# [WHAT YOU WILL DO]
Swap "common name" for "vernacular name" everywhere in the data below, and reproduce all of it with nothing else changed.

# [RECORDS FOR THE TASK]

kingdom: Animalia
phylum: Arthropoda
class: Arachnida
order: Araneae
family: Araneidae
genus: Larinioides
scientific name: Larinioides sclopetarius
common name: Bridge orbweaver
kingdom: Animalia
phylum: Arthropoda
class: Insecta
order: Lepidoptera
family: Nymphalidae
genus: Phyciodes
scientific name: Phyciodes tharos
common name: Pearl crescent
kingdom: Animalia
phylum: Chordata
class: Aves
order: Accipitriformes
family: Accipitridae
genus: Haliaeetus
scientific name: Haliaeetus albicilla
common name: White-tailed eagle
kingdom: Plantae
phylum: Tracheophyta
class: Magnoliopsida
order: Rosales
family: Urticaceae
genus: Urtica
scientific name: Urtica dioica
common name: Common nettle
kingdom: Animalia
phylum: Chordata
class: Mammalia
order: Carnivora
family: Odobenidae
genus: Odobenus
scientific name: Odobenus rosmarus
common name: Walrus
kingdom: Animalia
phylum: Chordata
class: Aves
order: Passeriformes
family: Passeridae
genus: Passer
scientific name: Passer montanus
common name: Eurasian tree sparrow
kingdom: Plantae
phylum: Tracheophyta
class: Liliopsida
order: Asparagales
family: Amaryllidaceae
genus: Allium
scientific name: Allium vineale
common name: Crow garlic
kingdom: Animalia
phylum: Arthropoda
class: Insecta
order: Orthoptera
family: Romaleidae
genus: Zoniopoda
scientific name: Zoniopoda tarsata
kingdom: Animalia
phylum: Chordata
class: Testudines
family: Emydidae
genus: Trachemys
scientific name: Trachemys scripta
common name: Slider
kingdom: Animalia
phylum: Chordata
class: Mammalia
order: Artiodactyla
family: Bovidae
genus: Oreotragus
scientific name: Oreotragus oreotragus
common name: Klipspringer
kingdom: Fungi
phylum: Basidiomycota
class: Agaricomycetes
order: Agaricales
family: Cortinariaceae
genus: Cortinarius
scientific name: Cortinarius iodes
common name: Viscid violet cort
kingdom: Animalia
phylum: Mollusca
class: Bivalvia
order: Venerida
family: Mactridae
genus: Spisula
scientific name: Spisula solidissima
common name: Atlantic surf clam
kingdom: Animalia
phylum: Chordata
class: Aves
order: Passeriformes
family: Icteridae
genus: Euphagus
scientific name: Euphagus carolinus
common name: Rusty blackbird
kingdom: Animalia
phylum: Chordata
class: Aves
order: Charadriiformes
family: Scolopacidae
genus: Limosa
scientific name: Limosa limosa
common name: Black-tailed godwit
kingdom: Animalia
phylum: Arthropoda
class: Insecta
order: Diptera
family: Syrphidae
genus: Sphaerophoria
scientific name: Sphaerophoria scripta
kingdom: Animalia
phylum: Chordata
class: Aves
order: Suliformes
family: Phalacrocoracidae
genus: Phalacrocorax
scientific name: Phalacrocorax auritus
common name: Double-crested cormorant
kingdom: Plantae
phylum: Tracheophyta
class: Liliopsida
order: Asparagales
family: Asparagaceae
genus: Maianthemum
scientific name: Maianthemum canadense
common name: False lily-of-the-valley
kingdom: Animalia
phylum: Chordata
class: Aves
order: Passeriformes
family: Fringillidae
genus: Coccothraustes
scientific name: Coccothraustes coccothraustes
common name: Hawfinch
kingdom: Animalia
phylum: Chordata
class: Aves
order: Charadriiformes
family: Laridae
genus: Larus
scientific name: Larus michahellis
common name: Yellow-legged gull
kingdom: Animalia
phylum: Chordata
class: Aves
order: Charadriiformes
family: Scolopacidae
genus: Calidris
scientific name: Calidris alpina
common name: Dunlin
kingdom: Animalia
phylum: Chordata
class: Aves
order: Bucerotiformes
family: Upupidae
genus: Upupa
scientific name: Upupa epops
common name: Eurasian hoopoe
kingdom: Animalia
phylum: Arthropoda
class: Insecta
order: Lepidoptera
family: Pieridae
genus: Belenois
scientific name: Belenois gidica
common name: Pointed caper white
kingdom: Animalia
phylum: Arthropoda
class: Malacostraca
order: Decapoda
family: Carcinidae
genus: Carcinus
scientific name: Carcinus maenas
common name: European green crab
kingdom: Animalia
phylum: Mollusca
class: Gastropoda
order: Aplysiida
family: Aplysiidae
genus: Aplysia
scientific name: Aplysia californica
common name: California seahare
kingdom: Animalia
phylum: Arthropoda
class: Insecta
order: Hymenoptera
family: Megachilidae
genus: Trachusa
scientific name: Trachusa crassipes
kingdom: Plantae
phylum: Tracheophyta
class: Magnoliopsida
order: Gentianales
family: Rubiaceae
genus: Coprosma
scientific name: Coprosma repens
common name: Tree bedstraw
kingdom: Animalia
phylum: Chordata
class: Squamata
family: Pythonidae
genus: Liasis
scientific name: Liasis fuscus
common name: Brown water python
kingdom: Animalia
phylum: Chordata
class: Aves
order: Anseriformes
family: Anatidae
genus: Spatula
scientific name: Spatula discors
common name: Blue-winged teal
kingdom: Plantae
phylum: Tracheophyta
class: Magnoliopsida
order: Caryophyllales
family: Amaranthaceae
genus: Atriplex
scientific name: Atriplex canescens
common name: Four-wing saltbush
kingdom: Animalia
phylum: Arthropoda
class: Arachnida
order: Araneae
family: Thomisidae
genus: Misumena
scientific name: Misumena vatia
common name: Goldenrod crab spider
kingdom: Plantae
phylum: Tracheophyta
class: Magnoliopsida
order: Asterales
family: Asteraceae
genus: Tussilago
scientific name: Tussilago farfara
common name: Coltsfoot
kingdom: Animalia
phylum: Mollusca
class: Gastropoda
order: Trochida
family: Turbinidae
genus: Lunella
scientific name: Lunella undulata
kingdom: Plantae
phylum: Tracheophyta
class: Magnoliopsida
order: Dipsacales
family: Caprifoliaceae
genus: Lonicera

# [EXERCISE OUTPUT]
kingdom: Animalia
phylum: Arthropoda
class: Arachnida
order: Araneae
family: Araneidae
genus: Larinioides
scientific name: Larinioides sclopetarius
vernacular name: Bridge orbweaver
kingdom: Animalia
phylum: Arthropoda
class: Insecta
order: Lepidoptera
family: Nymphalidae
genus: Phyciodes
scientific name: Phyciodes tharos
vernacular name: Pearl crescent
kingdom: Animalia
phylum: Chordata
class: Aves
order: Accipitriformes
family: Accipitridae
genus: Haliaeetus
scientific name: Haliaeetus albicilla
vernacular name: White-tailed eagle
kingdom: Plantae
phylum: Tracheophyta
class: Magnoliopsida
order: Rosales
family: Urticaceae
genus: Urtica
scientific name: Urtica dioica
vernacular name: Common nettle
kingdom: Animalia
phylum: Chordata
class: Mammalia
order: Carnivora
family: Odobenidae
genus: Odobenus
scientific name: Odobenus rosmarus
vernacular name: Walrus
kingdom: Animalia
phylum: Chordata
class: Aves
order: Passeriformes
family: Passeridae
genus: Passer
scientific name: Passer montanus
vernacular name: Eurasian tree sparrow
kingdom: Plantae
phylum: Tracheophyta
class: Liliopsida
order: Asparagales
family: Amaryllidaceae
genus: Allium
scientific name: Allium vineale
vernacular name: Crow garlic
kingdom: Animalia
phylum: Arthropoda
class: Insecta
order: Orthoptera
family: Romaleidae
genus: Zoniopoda
scientific name: Zoniopoda tarsata
kingdom: Animalia
phylum: Chordata
class: Testudines
family: Emydidae
genus: Trachemys
scientific name: Trachemys scripta
vernacular name: Slider
kingdom: Animalia
phylum: Chordata
class: Mammalia
order: Artiodactyla
family: Bovidae
genus: Oreotragus
scientific name: Oreotragus oreotragus
vernacular name: Klipspringer
kingdom: Fungi
phylum: Basidiomycota
class: Agaricomycetes
order: Agaricales
family: Cortinariaceae
genus: Cortinarius
scientific name: Cortinarius iodes
vernacular name: Viscid violet cort
kingdom: Animalia
phylum: Mollusca
class: Bivalvia
order: Venerida
family: Mactridae
genus: Spisula
scientific name: Spisula solidissima
vernacular name: Atlantic surf clam
kingdom: Animalia
phylum: Chordata
class: Aves
order: Passeriformes
family: Icteridae
genus: Euphagus
scientific name: Euphagus carolinus
vernacular name: Rusty blackbird
kingdom: Animalia
phylum: Chordata
class: Aves
order: Charadriiformes
family: Scolopacidae
genus: Limosa
scientific name: Limosa limosa
vernacular name: Black-tailed godwit
kingdom: Animalia
phylum: Arthropoda
class: Insecta
order: Diptera
family: Syrphidae
genus: Sphaerophoria
scientific name: Sphaerophoria scripta
kingdom: Animalia
phylum: Chordata
class: Aves
order: Suliformes
family: Phalacrocoracidae
genus: Phalacrocorax
scientific name: Phalacrocorax auritus
vernacular name: Double-crested cormorant
kingdom: Plantae
phylum: Tracheophyta
class: Liliopsida
order: Asparagales
family: Asparagaceae
genus: Maianthemum
scientific name: Maianthemum canadense
vernacular name: False lily-of-the-valley
kingdom: Animalia
phylum: Chordata
class: Aves
order: Passeriformes
family: Fringillidae
genus: Coccothraustes
scientific name: Coccothraustes coccothraustes
vernacular name: Hawfinch
kingdom: Animalia
phylum: Chordata
class: Aves
order: Charadriiformes
family: Laridae
genus: Larus
scientific name: Larus michahellis
vernacular name: Yellow-legged gull
kingdom: Animalia
phylum: Chordata
class: Aves
order: Charadriiformes
family: Scolopacidae
genus: Calidris
scientific name: Calidris alpina
vernacular name: Dunlin
kingdom: Animalia
phylum: Chordata
class: Aves
order: Bucerotiformes
family: Upupidae
genus: Upupa
scientific name: Upupa epops
vernacular name: Eurasian hoopoe
kingdom: Animalia
phylum: Arthropoda
class: Insecta
order: Lepidoptera
family: Pieridae
genus: Belenois
scientific name: Belenois gidica
vernacular name: Pointed caper white
kingdom: Animalia
phylum: Arthropoda
class: Malacostraca
order: Decapoda
family: Carcinidae
genus: Carcinus
scientific name: Carcinus maenas
vernacular name: European green crab
kingdom: Animalia
phylum: Mollusca
class: Gastropoda
order: Aplysiida
family: Aplysiidae
genus: Aplysia
scientific name: Aplysia californica
vernacular name: California seahare
kingdom: Animalia
phylum: Arthropoda
class: Insecta
order: Hymenoptera
family: Megachilidae
genus: Trachusa
scientific name: Trachusa crassipes
kingdom: Plantae
phylum: Tracheophyta
class: Magnoliopsida
order: Gentianales
family: Rubiaceae
genus: Coprosma
scientific name: Coprosma repens
vernacular name: Tree bedstraw
kingdom: Animalia
phylum: Chordata
class: Squamata
family: Pythonidae
genus: Liasis
scientific name: Liasis fuscus
vernacular name: Brown water python
kingdom: Animalia
phylum: Chordata
class: Aves
order: Anseriformes
family: Anatidae
genus: Spatula
scientific name: Spatula discors
vernacular name: Blue-winged teal
kingdom: Plantae
phylum: Tracheophyta
class: Magnoliopsida
order: Caryophyllales
family: Amaranthaceae
genus: Atriplex
scientific name: Atriplex canescens
vernacular name: Four-wing saltbush
kingdom: Animalia
phylum: Arthropoda
class: Arachnida
order: Araneae
family: Thomisidae
genus: Misumena
scientific name: Misumena vatia
vernacular name: Goldenrod crab spider
kingdom: Plantae
phylum: Tracheophyta
class: Magnoliopsida
order: Asterales
family: Asteraceae
genus: Tussilago
scientific name: Tussilago farfara
vernacular name: Coltsfoot
kingdom: Animalia
phylum: Mollusca
class: Gastropoda
order: Trochida
family: Turbinidae
genus: Lunella
scientific name: Lunella undulata
kingdom: Plantae
phylum: Tracheophyta
class: Magnoliopsida
order: Dipsacales
family: Caprifoliaceae
genus: Lonicera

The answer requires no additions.